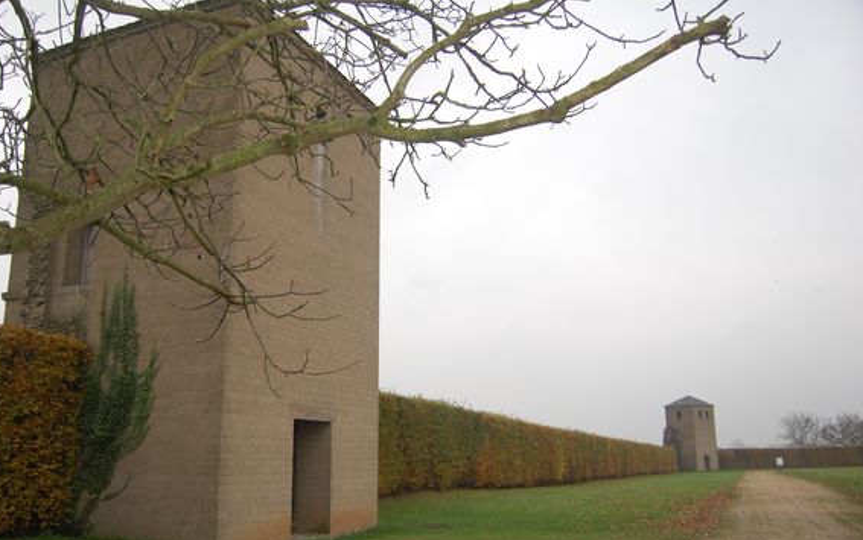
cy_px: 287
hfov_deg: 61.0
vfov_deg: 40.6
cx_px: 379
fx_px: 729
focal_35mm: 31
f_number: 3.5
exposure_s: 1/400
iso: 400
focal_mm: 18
⁂
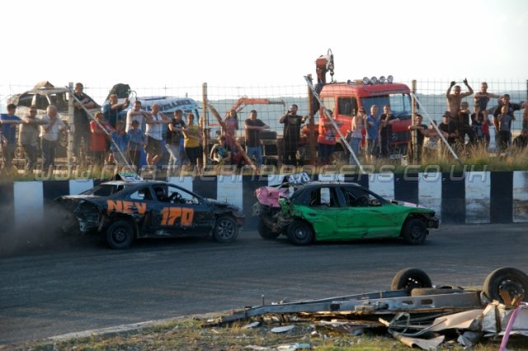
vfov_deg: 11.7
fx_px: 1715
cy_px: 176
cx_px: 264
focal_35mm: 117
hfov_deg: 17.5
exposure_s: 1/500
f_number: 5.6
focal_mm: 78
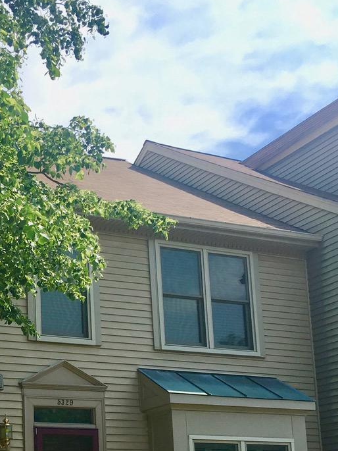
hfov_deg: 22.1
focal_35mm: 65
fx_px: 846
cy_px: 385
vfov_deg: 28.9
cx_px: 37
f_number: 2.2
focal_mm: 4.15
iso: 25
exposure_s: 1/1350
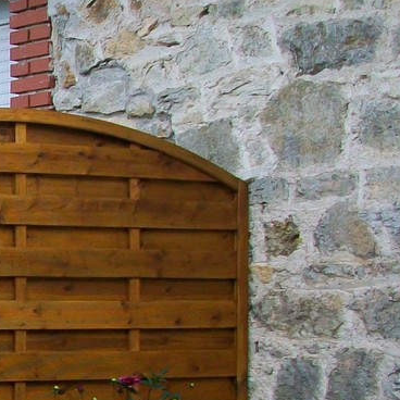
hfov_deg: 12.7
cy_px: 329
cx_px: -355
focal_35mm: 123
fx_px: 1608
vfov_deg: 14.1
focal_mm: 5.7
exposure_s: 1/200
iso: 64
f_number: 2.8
⁂
Output should consist of the lines above from the one with "focal_mm: 78" down to the one with "f_number: 2.8", exact and without pictures.

focal_mm: 78
hfov_deg: 22.1
focal_35mm: 65
fx_px: 846
cy_px: 385
vfov_deg: 28.9
cx_px: 37
f_number: 2.2
focal_mm: 4.15
iso: 25
exposure_s: 1/1350
hfov_deg: 12.7
cy_px: 329
cx_px: -355
focal_35mm: 123
fx_px: 1608
vfov_deg: 14.1
focal_mm: 5.7
exposure_s: 1/200
iso: 64
f_number: 2.8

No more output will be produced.